10 Umbrellas for Your Soul (2026)

Song pages

Side 1
Presenting Declaime as the…
Poet of the Mic
God Bless, Less Stress, Mmhmm
Oceans Drowning
Rhythmic Tide
African Drums, the Heartbeat of the Earth
Side 2
A Trillion Neurons
Inhale the Calm, Exhale the Shade
O, the Key!
Ode to My Ride or Die
Raising the Vibration (Love Will Pave the Way)

Overview

After working on “Poet of the Mic,” Declaime wanted to keep working with me. I had no intended hip-hop direction – I have no bona fides there, and my use of the term “bona fides” probably gave that away – but I gave him all my existing instrumentals if he wanted to use them. I didn’t think I’d left any room for vocals in my work, but he found them! And because he thought my lyrics for Quality Mirrors were poetic, it led him to a poet persona that he kept through the album.

With few good vocal productions to my credit, I had to learn a lot on the fly if I was going to make an album filled with them. I also had to reconceive my songs so that they were centered on a vocalist instead of layer and arrangement reveals like they usually are. I did that largely by tightening or loosening Declaime’s vocal timings in the opposite direction of the instrumentals. If the song was big on precision, I could use him to humanize the feel. If the song had a lot of give already (like on “Desert Scorpion” with its abundance of acoustic instrumentation), then I tightened his timing so he held the song together better (as, in that case, it became “Rhythmic Tide.”)

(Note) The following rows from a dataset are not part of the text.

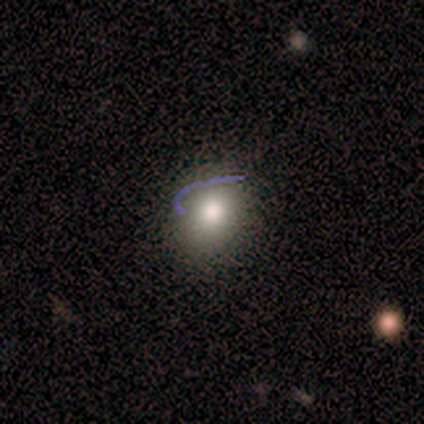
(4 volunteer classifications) A smooth galaxy with no disk features (50%) that is in between round and cigar-shaped (100%).

Vote fractions:
- Smooth or featured? smooth: 50% / featured or disk: 25% / star or artifact: 25%
- How rounded? in between: 100% / round: 0% / cigar-shaped: 0%
- Merging? none: 100% / minor disturbance: 0% / major disturbance: 0% / merger: 0%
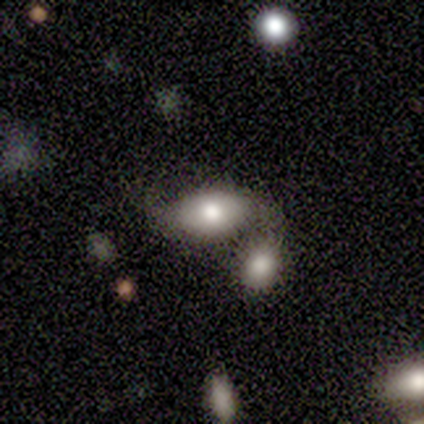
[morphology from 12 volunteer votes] smooth 100%, featured or disk 0%, star or artifact 0%. Down the decision tree: how rounded — in between (100%); merging — none (42%, tied with merger).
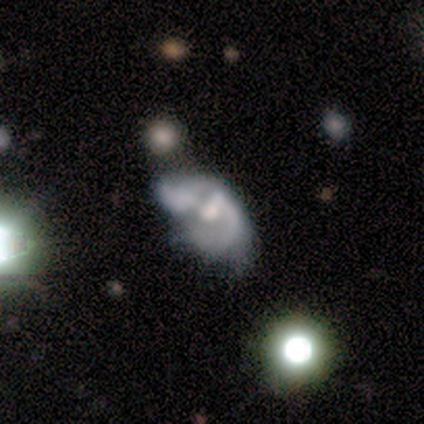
smooth-or-featured: featured or disk: 83% | smooth: 9% | star or artifact: 9%
  disk-edge-on: no: 100% | yes: 0%
    bar: no: 58% | weak: 32% | strong: 11%
    has-spiral-arms: yes: 58% | no: 42%
      spiral-winding: medium: 45% | loose: 41% | tight: 14%
      spiral-arm-count: 2: 36% | 1: 32% | can't tell: 32% | 3: 0% | 4: 0% | more than 4: 0%
    bulge-size: moderate: 61% | large: 18% | small: 13% | none: 8% | dominant: 0%
  merging: major disturbance: 40% | minor disturbance: 24% | merger: 24% | none: 12%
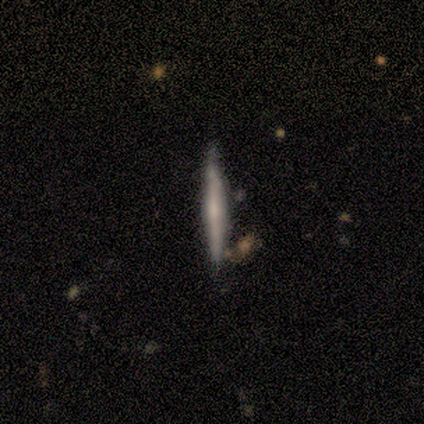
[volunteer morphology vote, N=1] Smooth or featured?
  - featured or disk: 100% *
  - smooth: 0%
  - star or artifact: 0%
Edge-on disk?
  - yes: 100% *
  - no: 0%
Edge-on bulge?
  - none: 100% *
  - boxy: 0%
  - rounded: 0%
Merging?
  - none: 100% *
  - minor disturbance: 0%
  - major disturbance: 0%
  - merger: 0%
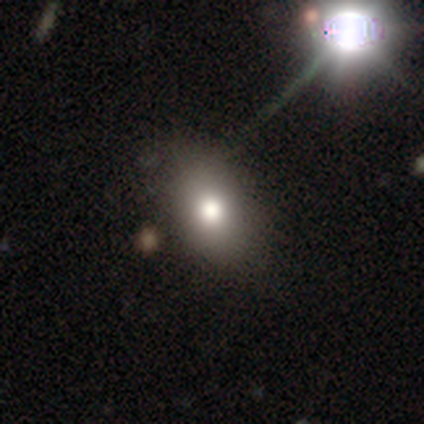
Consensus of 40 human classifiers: Smooth or featured?
  - smooth: 75% *
  - featured or disk: 15%
  - star or artifact: 10%
How rounded?
  - in between: 87% *
  - round: 13%
  - cigar-shaped: 0%
Merging?
  - none: 56% *
  - minor disturbance: 6%
  - major disturbance: 3%
  - merger: 3%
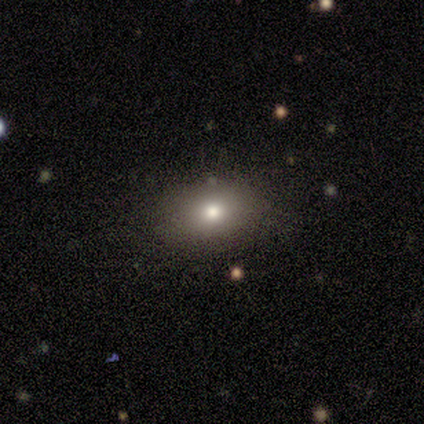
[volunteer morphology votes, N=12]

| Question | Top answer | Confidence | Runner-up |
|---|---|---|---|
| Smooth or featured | smooth | 92% | star or artifact (8%) |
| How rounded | in between | 82% | round (18%) |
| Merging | none | 73% | minor disturbance (27%) |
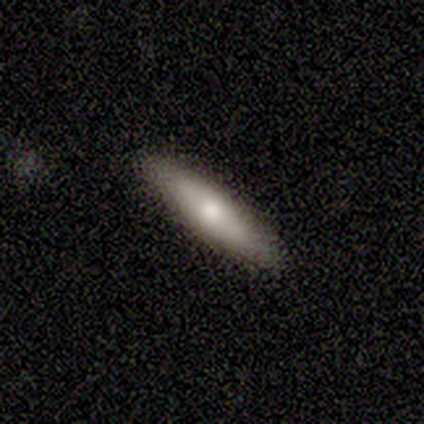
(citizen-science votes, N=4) smooth_or_featured: smooth (p=0.75) [alt: featured or disk p=0.25]
how_rounded: cigar-shaped (p=1.00)
merging: none (p=0.75) [alt: minor disturbance p=0.25]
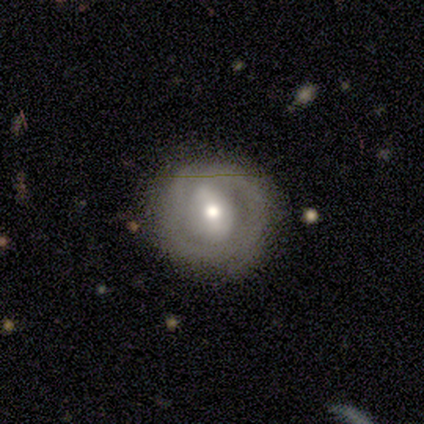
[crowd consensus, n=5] This is clearly a featured or disk galaxy (80%). It is clearly not viewed edge-on (100%). Bar: likely weak (75%). Spiral arm pattern: likely yes (75%). Spiral arm count: marginally 1 (33%, tied with 2 and can't tell). Spiral winding: clearly tight (100%). Central bulge: likely moderate (75%). Merging: clearly none (100%).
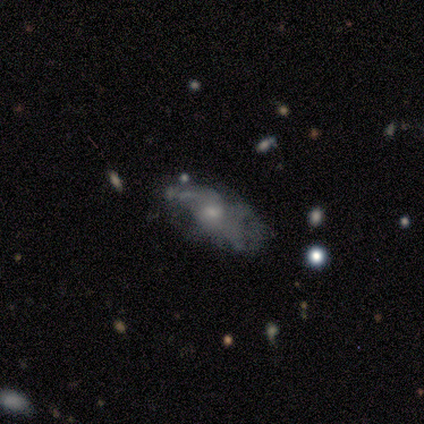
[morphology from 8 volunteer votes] Volunteers were most divided on "smooth or featured" (2-way tie): smooth: 50%, featured or disk: 50%, star or artifact: 0%; "merging" (2-way tie): none: 38%, minor disturbance: 38%, major disturbance: 25%, merger: 0%. More confident: how rounded — in between (75%).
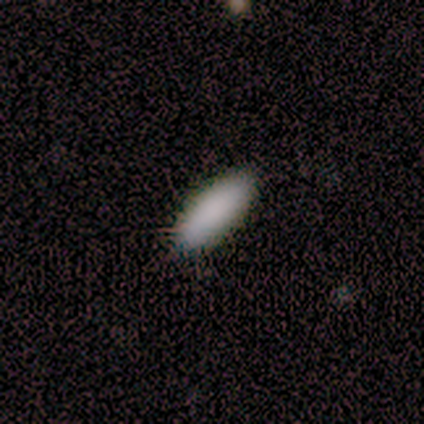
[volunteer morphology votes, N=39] A smooth galaxy with no disk features (90%) that is in between round and cigar-shaped (60%). Merging: none (90%).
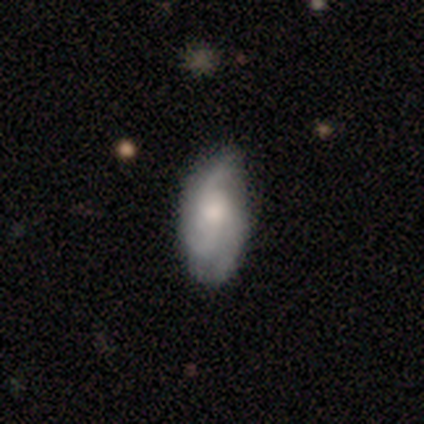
Smooth or featured: featured or disk — 60% (smooth — 40%)
Edge-on disk: no — 100%
Bar: no — 100%
Spiral arms: yes — 100%
Spiral winding: tight — 33% (tied with medium — 33%; loose — 33%)
Spiral arm count: 3 — 67% (2 — 33%)
Bulge size: moderate — 67% (small — 33%)
Merging: none — 80% (minor disturbance — 20%)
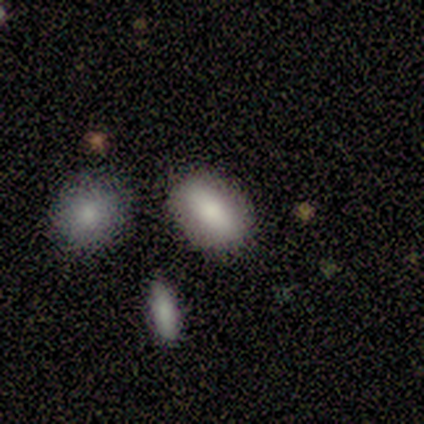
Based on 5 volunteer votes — Smooth or featured: smooth — 40% (tied with star or artifact — 40%)
How rounded: in between — 100%
Merging: none — 100%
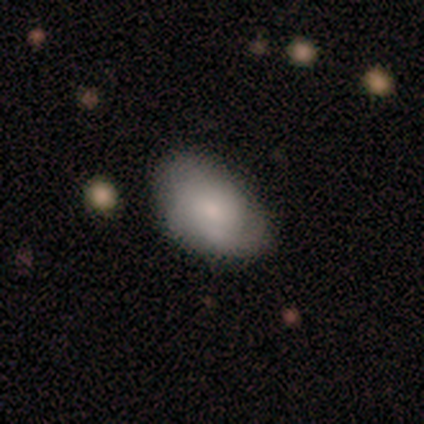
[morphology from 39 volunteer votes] smooth-or-featured: smooth: 64% | featured or disk: 26% | star or artifact: 10%
  how-rounded: in between: 84% | round: 16% | cigar-shaped: 0%
  merging: none: 71% | minor disturbance: 26% | major disturbance: 3% | merger: 0%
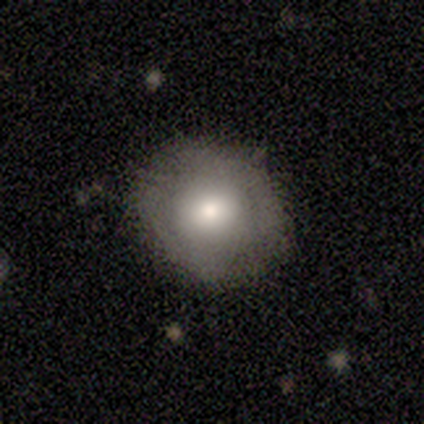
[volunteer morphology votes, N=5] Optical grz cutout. It shows a featured or disk galaxy (60%) with no bar (100%), no spiral arms (67%) and a moderate central bulge (67%). Merging: none (100%).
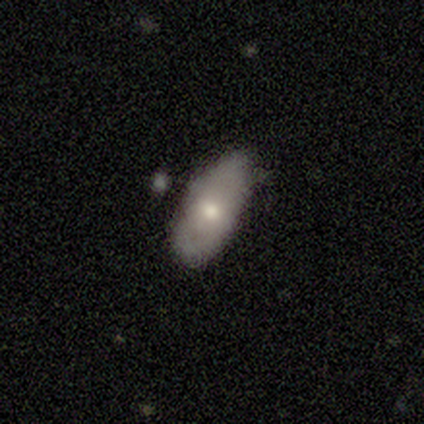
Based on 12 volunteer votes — Smooth or featured: smooth — 50% (featured or disk — 33%)
How rounded: in between — 100%
Merging: none — 50% (minor disturbance — 30%)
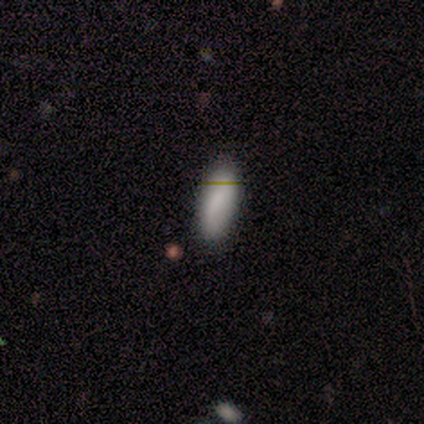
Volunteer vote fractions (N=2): Smooth or featured? smooth (100%)
How rounded? in between (50%, tied with cigar-shaped)
Merging? none (100%)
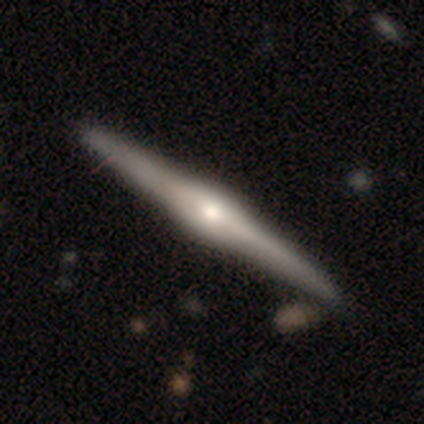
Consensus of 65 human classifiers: Overall: featured or disk (91%). Edge-on disk: yes (98%). Edge-on bulge: rounded (81%). Merging: none (81%).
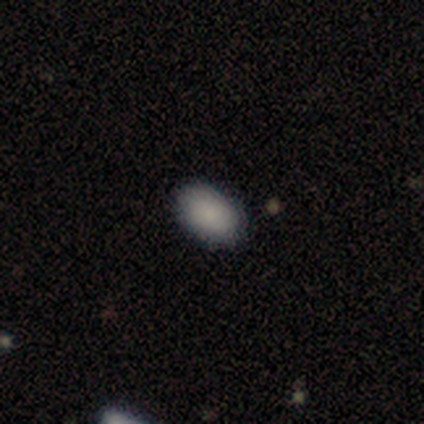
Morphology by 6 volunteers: This appears to be a smooth galaxy with no disk features (100%) that is in between round and cigar-shaped (83%). Merging: none (83%).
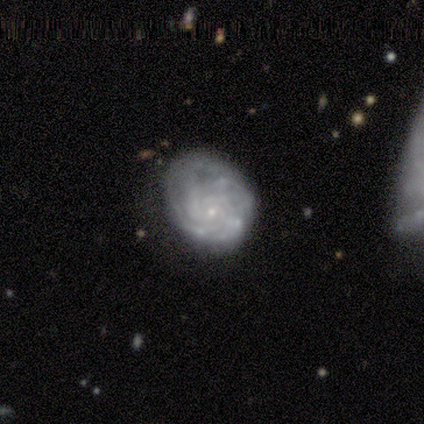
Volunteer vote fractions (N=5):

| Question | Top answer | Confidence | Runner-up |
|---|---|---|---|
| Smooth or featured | featured or disk | 100% | — |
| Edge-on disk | no | 100% | — |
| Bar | no | 60% | weak (40%) |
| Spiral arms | yes | 80% | no (20%) |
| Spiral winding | tight | 75% | loose (25%) |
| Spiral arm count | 3 | 75% | more than 4 (25%) |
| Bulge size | small | 80% | none (20%) |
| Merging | minor disturbance | 80% | none (20%) |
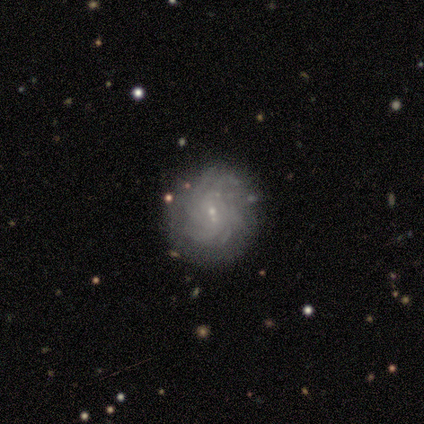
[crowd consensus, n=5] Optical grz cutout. It shows a featured or disk galaxy (80%) with a weak bar (75%), more than 4 (67%) tight (67%) spiral arms (75%) and a small central bulge (100%). Merging: none (80%).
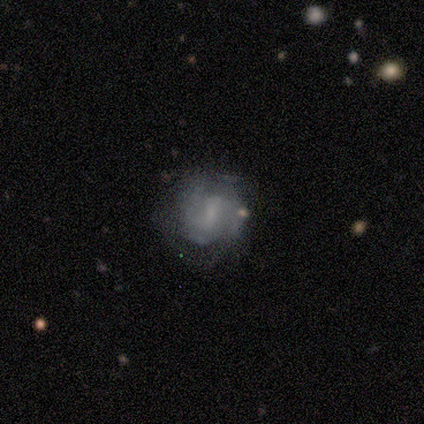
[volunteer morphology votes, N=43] Smooth or featured: featured or disk — 88% (smooth — 9%)
Edge-on disk: no — 100%
Bar: weak — 61% (no — 24%)
Spiral arms: yes — 82% (no — 18%)
Spiral winding: tight — 52% (medium — 39%)
Spiral arm count: 2 — 55% (3 — 23%)
Bulge size: none — 42% (small — 32%)
Merging: none — 62% (minor disturbance — 24%)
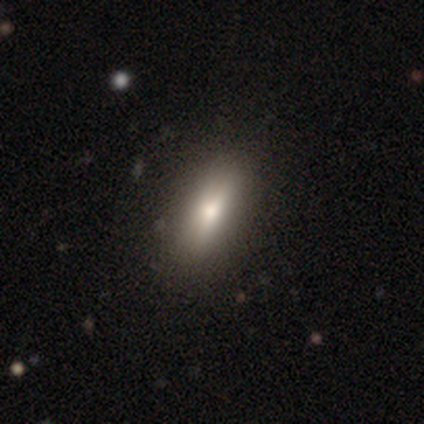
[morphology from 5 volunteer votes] smooth_or_featured: smooth (p=0.60) [alt: featured or disk p=0.40]
how_rounded: in between (p=0.67) [alt: round p=0.33]
merging: none (p=1.00)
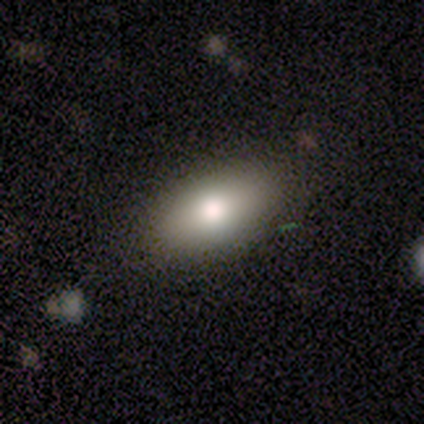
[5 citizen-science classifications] A smooth galaxy with no disk features (60%) that is in between round and cigar-shaped (100%).

Vote fractions:
- Smooth or featured? smooth: 60% / featured or disk: 40% / star or artifact: 0%
- How rounded? in between: 100% / round: 0% / cigar-shaped: 0%
- Merging? none: 60% / minor disturbance: 40% / major disturbance: 0% / merger: 0%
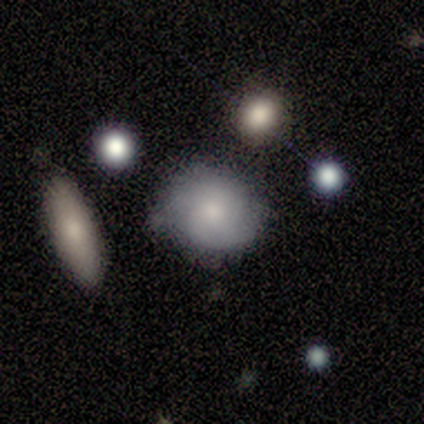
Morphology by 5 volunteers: This appears to be a featured or disk galaxy (60%) with no bar (67%), tight (67%) spiral arms (100%) and a moderate central bulge (67%). Merging: none (60%).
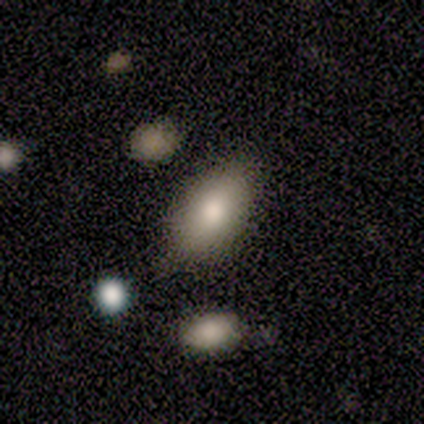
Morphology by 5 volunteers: A featured or disk galaxy (80%) with no bar (67%), no spiral arms (67%) and a moderate central bulge (100%). Merging: none (75%).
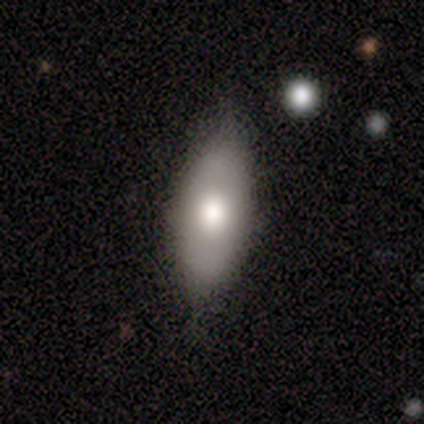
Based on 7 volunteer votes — This appears to be a smooth galaxy with no disk features (57%) that is in between round and cigar-shaped (100%). Merging: none (71%).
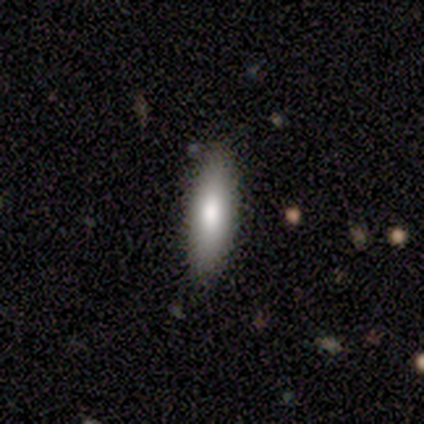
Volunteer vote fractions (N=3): Smooth or featured? smooth (67%)
How rounded? in between (50%, tied with cigar-shaped)
Merging? none (100%)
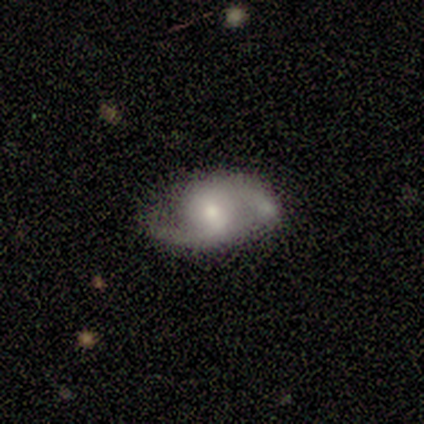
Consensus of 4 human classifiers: A featured or disk galaxy (100%) with no bar (67%), 2 (100%) medium (67%) spiral arms (100%) and a moderate central bulge (67%). Merging: none (75%).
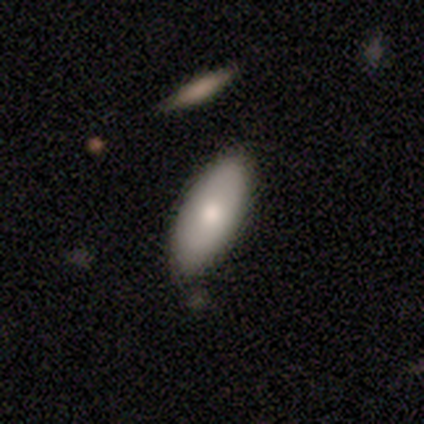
Smooth or featured? smooth (63%)
How rounded? in between (83%)
Merging? none (69%)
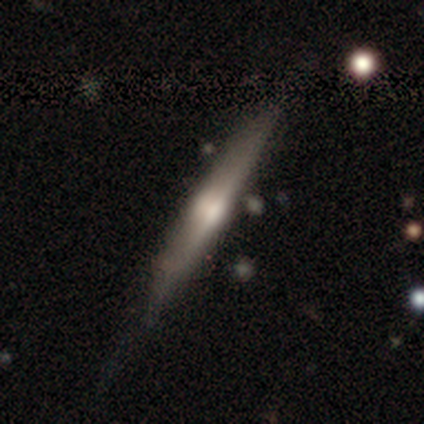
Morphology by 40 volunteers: smooth_or_featured: featured or disk (p=0.82) [alt: smooth p=0.15]
disk_edge_on: yes (p=1.00)
edge_on_bulge: rounded (p=0.76) [alt: none p=0.18]
merging: none (p=0.67) [alt: minor disturbance p=0.23]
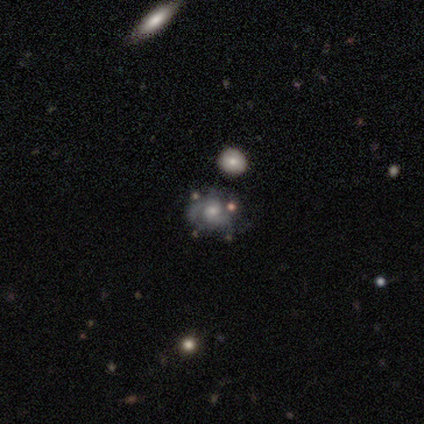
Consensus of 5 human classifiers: Morphology: type=featured or disk (100%); edge-on=no (100%); bar=no (80%); spiral arms=yes (80%); winding=tight (100%); arm count=2 (75%); bulge=moderate (80%); merging=minor disturbance (60%).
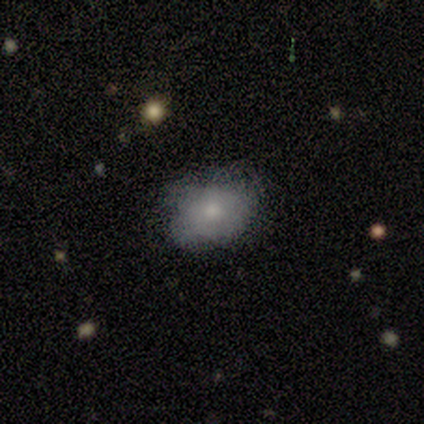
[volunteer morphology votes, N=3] smooth 67%, star or artifact 33%, featured or disk 0%. Down the decision tree: how rounded — in between (100%); merging — none (100%).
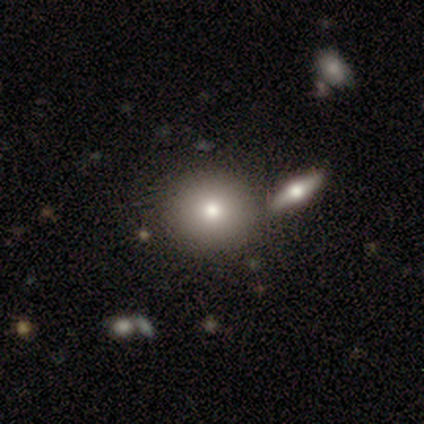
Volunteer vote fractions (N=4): Smooth or featured: featured or disk — 50% (tied with star or artifact — 50%)
Edge-on disk: no — 100%
Bar: no — 100%
Spiral arms: no — 100%
Bulge size: moderate — 100%
Merging: none — 100%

From what I can tell, most poetry albums are poem-first. Somebody has made a poem and then a jam session happens for as long as the poem needs. Him writing poems to the music, in a more traditional rapper/topliner style, not only makes the poems more economical; it also means they were inspired by the different feels of the songs, giving the album a lot more genre variety than usual. I’m hoping that’s enough to make this effort feel fresh. It feels fresh to us, anyway. (As does the artwork, which was made by Sun Rizla in the style of a ’70s self-help book cover.)

Some press about it

Somebody should absolutely review this album.